To do: Using the data that follows, return exactly the lines from the one that contains "http://www.cnpaf.net/Class/RFC/200408/894.html" through the one that contains "2. 在ASP中，服务端获取", ends included.

Records contained in a dataset
-------

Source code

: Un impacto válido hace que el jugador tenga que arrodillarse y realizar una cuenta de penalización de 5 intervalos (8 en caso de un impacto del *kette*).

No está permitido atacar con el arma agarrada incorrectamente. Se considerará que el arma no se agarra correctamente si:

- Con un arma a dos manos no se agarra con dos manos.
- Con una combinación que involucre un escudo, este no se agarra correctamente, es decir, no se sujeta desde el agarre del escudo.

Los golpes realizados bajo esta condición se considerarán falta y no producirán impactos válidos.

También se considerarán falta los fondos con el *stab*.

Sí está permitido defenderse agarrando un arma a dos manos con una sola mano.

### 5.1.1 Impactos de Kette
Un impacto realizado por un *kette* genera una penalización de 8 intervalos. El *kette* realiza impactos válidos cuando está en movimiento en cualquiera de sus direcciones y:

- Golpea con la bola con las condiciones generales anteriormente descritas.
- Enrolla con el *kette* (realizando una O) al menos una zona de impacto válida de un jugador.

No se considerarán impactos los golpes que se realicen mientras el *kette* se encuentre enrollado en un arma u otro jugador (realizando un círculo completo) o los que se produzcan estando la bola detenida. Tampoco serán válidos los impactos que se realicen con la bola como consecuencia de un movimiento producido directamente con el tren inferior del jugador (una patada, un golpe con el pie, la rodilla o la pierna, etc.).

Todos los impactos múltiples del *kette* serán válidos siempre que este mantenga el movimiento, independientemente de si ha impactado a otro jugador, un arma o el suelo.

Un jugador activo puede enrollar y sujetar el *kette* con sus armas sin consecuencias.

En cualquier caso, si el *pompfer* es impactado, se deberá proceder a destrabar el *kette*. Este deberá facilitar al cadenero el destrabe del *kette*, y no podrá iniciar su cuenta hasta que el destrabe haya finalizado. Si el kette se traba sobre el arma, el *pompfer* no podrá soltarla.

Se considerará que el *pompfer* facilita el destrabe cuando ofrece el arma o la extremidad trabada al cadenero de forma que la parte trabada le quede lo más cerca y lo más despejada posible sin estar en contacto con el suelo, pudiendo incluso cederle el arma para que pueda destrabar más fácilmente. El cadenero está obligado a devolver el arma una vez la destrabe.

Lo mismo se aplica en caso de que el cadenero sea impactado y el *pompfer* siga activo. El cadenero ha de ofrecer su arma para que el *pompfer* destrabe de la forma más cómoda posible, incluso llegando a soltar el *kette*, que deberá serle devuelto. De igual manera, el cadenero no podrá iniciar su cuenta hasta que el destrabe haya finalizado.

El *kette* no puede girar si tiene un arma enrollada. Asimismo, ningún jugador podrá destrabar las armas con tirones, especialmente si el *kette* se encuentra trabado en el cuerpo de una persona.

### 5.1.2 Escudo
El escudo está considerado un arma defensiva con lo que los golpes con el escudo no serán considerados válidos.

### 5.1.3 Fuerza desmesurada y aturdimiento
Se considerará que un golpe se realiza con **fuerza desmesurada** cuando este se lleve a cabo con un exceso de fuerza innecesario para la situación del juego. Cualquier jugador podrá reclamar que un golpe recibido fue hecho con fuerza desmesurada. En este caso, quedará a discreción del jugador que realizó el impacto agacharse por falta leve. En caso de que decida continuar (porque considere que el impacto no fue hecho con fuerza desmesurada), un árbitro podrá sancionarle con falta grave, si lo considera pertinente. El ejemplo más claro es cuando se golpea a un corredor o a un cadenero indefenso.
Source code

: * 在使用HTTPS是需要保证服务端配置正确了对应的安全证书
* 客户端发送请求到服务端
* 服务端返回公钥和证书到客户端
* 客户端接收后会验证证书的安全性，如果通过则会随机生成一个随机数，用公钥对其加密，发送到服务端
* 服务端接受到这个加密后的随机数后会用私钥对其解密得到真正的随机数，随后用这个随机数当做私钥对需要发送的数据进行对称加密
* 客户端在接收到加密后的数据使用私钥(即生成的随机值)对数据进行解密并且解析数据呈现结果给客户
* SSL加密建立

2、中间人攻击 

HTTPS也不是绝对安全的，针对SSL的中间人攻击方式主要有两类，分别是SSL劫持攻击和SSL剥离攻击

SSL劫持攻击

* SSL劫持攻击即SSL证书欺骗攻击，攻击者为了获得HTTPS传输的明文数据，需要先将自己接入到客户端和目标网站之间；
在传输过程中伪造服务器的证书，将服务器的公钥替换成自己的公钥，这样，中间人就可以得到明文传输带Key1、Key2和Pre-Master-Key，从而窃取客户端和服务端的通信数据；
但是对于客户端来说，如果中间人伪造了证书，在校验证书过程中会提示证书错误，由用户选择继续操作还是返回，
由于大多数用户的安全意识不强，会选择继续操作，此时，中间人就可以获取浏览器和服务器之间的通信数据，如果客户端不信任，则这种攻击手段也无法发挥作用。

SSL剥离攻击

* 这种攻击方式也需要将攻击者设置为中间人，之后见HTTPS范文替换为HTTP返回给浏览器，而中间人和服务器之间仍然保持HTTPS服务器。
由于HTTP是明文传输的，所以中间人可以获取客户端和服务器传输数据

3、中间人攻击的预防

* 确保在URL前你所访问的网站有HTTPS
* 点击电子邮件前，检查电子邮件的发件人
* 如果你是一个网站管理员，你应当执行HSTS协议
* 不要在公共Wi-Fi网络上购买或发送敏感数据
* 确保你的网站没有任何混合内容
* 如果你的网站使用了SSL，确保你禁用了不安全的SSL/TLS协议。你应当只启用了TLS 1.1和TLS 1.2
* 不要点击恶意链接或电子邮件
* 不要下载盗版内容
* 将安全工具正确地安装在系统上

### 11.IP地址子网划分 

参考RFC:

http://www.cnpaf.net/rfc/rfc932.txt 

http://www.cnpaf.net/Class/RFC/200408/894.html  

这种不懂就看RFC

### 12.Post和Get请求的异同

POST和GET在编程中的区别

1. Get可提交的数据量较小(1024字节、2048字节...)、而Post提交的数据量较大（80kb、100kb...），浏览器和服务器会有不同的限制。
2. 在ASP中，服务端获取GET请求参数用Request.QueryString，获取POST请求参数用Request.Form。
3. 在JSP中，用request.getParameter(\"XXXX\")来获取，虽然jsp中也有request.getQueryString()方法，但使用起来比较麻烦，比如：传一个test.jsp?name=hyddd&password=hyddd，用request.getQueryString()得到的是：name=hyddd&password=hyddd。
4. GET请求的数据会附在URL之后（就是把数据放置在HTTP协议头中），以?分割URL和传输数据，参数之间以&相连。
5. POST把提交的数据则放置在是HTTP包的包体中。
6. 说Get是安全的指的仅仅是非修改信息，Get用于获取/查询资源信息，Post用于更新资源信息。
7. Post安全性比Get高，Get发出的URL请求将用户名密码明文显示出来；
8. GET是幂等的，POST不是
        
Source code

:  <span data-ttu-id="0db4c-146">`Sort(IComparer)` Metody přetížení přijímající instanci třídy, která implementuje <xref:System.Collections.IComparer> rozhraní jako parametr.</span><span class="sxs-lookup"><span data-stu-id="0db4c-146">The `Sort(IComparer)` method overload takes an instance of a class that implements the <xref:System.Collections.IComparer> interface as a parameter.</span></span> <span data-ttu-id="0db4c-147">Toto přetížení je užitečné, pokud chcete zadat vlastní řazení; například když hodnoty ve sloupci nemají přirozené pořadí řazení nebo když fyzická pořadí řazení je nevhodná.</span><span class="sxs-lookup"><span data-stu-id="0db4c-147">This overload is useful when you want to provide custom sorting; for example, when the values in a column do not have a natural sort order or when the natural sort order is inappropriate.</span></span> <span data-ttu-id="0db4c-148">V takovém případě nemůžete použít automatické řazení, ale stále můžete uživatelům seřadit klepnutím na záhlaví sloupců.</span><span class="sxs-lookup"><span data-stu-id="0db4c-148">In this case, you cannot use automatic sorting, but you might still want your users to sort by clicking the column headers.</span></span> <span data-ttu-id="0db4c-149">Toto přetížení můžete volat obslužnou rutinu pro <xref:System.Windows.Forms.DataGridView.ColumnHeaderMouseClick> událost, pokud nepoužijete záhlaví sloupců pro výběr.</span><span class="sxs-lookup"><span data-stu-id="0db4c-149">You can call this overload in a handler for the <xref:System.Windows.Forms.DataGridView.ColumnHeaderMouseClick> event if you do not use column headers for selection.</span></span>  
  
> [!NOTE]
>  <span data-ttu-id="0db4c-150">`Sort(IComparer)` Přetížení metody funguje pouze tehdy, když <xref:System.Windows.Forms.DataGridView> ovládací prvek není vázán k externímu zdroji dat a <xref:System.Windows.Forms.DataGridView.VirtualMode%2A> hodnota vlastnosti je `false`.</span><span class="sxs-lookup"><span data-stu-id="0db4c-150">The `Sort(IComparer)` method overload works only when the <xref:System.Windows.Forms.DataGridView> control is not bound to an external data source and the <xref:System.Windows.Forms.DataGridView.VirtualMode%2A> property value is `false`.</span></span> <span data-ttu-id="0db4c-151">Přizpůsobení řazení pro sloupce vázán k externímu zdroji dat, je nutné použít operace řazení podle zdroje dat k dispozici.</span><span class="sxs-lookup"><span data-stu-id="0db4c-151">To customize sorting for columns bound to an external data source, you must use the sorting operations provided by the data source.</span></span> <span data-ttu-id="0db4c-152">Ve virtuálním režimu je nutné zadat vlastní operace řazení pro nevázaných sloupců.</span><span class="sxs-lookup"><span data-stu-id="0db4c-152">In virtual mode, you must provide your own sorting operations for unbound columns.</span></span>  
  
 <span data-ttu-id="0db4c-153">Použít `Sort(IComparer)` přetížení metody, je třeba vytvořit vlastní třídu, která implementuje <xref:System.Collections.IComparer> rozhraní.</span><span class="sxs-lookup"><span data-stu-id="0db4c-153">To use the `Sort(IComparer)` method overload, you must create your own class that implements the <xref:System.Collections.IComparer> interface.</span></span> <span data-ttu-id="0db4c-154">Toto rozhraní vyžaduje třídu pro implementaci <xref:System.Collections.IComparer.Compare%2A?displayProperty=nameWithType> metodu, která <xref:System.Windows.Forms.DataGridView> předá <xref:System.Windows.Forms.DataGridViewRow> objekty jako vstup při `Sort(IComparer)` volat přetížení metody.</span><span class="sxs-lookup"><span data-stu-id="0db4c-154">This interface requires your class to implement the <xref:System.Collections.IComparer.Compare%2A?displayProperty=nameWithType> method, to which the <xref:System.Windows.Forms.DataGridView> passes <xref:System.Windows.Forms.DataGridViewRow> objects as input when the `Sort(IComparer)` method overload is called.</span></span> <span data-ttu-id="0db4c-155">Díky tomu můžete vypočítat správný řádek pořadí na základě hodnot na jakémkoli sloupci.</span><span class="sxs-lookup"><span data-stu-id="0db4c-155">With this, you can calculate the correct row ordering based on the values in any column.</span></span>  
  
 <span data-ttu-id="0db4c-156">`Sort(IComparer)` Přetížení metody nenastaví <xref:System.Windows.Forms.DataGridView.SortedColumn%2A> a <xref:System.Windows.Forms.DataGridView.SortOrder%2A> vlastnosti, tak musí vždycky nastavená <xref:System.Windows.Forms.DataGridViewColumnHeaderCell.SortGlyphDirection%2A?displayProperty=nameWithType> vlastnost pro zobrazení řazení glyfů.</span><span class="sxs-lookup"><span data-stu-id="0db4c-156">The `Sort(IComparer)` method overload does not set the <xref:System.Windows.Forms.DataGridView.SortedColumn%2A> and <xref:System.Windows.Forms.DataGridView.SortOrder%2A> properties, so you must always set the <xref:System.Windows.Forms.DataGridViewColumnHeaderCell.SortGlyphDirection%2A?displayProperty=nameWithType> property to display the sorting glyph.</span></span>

-------

Finished task:
http://www.cnpaf.net/Class/RFC/200408/894.html  

这种不懂就看RFC

### 12.Post和Get请求的异同

POST和GET在编程中的区别

1. Get可提交的数据量较小(1024字节、2048字节...)、而Post提交的数据量较大（80kb、100kb...），浏览器和服务器会有不同的限制。
2. 在ASP中，服务端获取GET请求参数用Request.QueryString，获取POST请求参数用Request.Form。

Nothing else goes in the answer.